In this way, the forecast starts at the beginning of the test set, but includes sufficient preceding data for the first prediction window. For the forecast, the same window size is used as for training. Our forecast function returns an array, and we select all rows in the first column ([:, 0]). Based on the trained model, the line of code forecasts the stock market data in the range of the test set, and the forecasted values are stored in lin_forecast.
# Undo the scaling
lin_forecast = x_train_scaler.inverse_transform(lin_forecast.reshape(-1,1)).flatten()
lin_forecast.shape
There are two things this code does: It reverses the normalization process that was previously applied to forecasts. Data was scaled down to a range between 0 and 1 when training the model. The data is now being restored to its original scale.

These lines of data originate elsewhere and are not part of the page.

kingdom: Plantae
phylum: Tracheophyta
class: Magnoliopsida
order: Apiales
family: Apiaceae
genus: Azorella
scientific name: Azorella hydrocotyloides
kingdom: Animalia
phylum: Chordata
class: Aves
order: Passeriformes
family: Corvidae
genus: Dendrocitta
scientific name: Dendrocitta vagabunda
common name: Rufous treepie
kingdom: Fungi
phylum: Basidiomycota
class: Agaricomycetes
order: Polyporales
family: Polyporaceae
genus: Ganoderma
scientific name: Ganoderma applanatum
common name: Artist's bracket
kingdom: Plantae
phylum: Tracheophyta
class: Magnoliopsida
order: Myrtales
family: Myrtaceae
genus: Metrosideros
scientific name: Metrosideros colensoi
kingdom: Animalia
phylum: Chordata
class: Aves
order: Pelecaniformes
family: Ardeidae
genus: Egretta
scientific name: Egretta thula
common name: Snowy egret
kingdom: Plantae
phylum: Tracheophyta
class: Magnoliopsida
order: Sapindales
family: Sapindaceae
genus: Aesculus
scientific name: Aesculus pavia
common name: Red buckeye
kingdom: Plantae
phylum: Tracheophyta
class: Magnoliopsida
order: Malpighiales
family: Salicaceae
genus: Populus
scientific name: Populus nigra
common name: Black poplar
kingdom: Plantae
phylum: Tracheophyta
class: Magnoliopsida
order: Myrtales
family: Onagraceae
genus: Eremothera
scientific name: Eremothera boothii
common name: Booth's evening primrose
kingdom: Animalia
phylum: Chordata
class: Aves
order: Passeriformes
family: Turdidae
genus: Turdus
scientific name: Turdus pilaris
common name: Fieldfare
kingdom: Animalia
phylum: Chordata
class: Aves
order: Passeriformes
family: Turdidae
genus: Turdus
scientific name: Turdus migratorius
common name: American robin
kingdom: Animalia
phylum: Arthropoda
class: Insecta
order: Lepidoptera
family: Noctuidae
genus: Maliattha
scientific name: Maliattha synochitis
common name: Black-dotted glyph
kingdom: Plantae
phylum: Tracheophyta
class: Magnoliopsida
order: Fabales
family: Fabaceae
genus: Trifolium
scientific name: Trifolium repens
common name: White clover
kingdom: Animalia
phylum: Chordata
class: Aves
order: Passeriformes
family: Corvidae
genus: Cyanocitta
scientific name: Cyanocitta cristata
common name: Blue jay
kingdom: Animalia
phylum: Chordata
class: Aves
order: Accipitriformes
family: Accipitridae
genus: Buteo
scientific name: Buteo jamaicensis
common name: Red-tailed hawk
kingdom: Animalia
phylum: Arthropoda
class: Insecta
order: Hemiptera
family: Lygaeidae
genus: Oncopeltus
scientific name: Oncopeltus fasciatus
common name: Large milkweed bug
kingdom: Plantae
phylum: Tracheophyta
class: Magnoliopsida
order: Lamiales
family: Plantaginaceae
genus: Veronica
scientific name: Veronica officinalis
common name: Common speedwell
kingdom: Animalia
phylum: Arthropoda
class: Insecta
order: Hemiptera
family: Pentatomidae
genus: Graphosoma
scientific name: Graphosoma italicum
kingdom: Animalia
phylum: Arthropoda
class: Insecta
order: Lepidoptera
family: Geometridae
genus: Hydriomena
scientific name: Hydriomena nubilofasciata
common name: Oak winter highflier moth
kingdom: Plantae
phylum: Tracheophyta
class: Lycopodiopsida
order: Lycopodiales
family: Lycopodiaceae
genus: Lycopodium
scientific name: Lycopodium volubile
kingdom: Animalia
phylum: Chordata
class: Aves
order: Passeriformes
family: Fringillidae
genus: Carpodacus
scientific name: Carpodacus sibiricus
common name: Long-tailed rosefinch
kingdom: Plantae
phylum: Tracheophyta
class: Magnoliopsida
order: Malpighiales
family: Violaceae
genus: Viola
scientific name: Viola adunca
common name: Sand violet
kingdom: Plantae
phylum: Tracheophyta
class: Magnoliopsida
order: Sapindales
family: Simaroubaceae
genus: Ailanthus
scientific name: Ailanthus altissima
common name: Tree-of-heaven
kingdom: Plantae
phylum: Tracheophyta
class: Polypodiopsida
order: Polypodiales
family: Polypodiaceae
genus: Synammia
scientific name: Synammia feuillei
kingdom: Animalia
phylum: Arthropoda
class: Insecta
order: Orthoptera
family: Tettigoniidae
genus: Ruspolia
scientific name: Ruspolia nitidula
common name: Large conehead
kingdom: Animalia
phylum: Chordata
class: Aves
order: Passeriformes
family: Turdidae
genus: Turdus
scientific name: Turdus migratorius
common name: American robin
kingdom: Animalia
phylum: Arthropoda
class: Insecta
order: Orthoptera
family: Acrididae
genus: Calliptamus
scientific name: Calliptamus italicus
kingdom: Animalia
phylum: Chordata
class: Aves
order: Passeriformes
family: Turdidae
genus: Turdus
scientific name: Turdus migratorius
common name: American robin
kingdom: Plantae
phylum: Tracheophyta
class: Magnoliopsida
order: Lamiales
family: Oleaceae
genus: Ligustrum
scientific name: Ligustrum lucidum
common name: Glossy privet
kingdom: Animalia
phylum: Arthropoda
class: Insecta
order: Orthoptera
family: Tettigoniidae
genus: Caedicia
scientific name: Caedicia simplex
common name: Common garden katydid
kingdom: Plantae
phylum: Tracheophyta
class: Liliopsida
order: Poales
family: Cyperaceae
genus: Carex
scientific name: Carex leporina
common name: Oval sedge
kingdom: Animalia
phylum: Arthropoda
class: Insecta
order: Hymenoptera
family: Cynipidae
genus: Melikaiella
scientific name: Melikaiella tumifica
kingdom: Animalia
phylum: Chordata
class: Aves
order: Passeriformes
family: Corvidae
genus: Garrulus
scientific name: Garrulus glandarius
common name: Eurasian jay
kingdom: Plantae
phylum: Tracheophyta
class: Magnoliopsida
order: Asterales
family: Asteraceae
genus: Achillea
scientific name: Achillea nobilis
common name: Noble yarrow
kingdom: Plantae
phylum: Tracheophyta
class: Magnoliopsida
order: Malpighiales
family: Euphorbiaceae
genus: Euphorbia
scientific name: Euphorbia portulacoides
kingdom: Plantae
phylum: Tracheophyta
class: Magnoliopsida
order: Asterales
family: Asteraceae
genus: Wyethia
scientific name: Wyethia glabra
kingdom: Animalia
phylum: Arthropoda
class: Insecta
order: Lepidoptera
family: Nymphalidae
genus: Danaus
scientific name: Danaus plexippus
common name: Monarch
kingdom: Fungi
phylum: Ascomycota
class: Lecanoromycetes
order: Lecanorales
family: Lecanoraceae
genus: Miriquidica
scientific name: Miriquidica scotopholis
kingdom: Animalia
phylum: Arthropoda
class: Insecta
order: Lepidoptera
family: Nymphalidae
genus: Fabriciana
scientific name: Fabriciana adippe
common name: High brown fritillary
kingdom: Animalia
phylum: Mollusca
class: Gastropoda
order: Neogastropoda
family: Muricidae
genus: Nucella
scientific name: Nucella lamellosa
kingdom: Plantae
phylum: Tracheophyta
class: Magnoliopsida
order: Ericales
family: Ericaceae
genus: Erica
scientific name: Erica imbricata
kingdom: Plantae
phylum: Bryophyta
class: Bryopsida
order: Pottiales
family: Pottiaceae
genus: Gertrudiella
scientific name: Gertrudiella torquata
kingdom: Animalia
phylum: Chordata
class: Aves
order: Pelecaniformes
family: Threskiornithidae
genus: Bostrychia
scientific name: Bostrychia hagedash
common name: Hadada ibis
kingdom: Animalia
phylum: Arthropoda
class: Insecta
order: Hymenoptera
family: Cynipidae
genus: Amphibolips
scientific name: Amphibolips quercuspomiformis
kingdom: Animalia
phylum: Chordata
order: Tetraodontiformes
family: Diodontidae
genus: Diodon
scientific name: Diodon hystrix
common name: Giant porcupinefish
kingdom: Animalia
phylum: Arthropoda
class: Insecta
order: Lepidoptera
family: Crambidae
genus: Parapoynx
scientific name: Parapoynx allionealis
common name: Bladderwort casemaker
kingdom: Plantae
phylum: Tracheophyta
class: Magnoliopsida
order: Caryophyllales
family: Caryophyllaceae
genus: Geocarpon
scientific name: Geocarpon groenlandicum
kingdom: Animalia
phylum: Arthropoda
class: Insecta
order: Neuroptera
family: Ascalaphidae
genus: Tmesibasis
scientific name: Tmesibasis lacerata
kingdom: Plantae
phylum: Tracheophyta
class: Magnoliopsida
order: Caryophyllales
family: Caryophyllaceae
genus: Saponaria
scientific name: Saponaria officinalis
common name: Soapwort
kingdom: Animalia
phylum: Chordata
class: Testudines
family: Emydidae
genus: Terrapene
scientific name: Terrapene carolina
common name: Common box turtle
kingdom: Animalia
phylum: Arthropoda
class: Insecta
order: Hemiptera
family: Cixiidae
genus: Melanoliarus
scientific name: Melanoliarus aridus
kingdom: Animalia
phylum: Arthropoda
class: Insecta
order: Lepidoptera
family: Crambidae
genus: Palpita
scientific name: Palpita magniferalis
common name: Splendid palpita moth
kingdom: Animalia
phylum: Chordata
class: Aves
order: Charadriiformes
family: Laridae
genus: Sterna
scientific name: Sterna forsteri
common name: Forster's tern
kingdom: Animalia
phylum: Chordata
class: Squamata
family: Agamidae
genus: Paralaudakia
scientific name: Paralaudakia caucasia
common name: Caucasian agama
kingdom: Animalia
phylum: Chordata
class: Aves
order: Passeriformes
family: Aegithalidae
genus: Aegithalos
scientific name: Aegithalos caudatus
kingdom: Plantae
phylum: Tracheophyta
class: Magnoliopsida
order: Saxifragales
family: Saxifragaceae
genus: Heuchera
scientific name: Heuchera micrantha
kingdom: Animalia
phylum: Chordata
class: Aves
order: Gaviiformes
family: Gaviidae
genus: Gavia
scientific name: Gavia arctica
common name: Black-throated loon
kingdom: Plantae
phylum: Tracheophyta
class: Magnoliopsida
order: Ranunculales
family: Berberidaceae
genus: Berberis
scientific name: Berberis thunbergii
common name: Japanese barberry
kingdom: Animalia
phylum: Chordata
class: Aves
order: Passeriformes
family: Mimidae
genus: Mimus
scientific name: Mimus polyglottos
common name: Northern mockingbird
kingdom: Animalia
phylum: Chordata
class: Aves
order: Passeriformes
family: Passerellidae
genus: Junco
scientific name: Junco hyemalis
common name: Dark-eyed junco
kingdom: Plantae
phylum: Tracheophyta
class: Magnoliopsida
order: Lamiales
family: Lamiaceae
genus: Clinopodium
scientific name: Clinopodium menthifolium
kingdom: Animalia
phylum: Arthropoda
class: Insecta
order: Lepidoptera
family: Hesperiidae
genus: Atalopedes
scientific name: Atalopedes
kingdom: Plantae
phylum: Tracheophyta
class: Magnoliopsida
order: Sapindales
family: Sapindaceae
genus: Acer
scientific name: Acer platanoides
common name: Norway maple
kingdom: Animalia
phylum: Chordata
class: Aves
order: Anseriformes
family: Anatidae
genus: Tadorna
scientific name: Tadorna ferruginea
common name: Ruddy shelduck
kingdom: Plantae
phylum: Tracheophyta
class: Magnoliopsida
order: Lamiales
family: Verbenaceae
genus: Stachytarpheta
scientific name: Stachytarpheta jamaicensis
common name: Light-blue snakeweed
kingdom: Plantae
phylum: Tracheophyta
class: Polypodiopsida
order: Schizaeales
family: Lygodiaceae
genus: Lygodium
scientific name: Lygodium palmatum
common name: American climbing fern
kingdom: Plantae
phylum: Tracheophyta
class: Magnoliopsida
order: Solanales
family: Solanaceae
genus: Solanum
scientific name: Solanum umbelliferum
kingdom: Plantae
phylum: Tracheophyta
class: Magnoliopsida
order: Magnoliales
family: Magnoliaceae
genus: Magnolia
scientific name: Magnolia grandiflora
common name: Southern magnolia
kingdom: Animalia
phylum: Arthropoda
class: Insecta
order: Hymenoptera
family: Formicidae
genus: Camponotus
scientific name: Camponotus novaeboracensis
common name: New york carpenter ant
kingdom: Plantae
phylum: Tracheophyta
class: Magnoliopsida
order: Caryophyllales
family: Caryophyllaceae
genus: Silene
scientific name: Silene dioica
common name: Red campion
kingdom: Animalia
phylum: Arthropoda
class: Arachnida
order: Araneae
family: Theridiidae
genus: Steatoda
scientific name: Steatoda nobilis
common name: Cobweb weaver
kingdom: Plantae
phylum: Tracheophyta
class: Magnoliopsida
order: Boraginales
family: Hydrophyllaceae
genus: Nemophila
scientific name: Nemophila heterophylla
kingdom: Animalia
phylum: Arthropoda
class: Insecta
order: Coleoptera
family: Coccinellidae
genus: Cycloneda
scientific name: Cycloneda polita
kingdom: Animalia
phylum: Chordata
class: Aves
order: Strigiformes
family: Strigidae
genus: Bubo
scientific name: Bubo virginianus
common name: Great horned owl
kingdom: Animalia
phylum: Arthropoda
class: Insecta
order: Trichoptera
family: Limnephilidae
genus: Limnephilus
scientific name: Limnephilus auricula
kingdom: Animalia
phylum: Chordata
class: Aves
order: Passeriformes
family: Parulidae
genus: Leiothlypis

By doing so, the forecasted values will be directly comparable to the actual stock prices in the original data. A shape check is then performed on the un-normalized forecasted data.
An array’s shape tells you how many dimensions it has and how many elements it contains. It can be useful to ensure that the data is in the correct format and that the un-normalization process went smoothly. This code converts forecasted values back to their original scale and then checks their shape.
# Plot results
plt.title('Linear Forecast')
plt.ylabel('Dollars $')
plt.xlabel('Timestep in Days')
plot_series(x_test.index, x_test)
plot_series(x_test.index, lin_forecast)
Using this code, the forecasted values from the linear model are visualized and compared to the actual values from the test data. In plain English, it first sets the plot’s title as ‘Linear Forecast’. The y-axis label is then set to ‘Dollars $’. Dollar values are plotted here, indicating that they represent amounts.
The x-axis is labeled ‘Timestep in Days’. A specific day is represented by each point on the x-axis. Plotting the actual values from the test data is done using a function called plot_series. For the plot, the x-coordinates represent the index values from the test data. On those days, the y-coordinates represent the closing stock prices.
The forecasted values are plotted using the same plot_series function. Test data are the x-coordinates, and forecasted stock prices are the y-coordinates. With this code, you can visually compare forecasted stock prices (from the linear model) with actual stock prices. You can use this to determine how well the model is doing.
Linear Model Result
keras.metrics.mean_absolute_error(x_test, lin_forecast).numpy()
A numpy array is created by converting the mean absolute error (MAE) between the actual test values and the forecasted values from the linear model. It calculates the Mean Absolute Error in plain English. Forecast accuracy is measured using this metric.
The method compares each forecasted value with the corresponding actual value, finds the absolute difference between each pair, and averages these absolute differences. Two sets of data are used for this MAE calculation: the actual values from the test set (x_test) and the forecasted values (lin_forecast).
This MAE value is then converted to a numpy array format, which might be more compatible with future functions. The code compares the forecasts of the linear model with the actual values and provides the average error in a numerical form.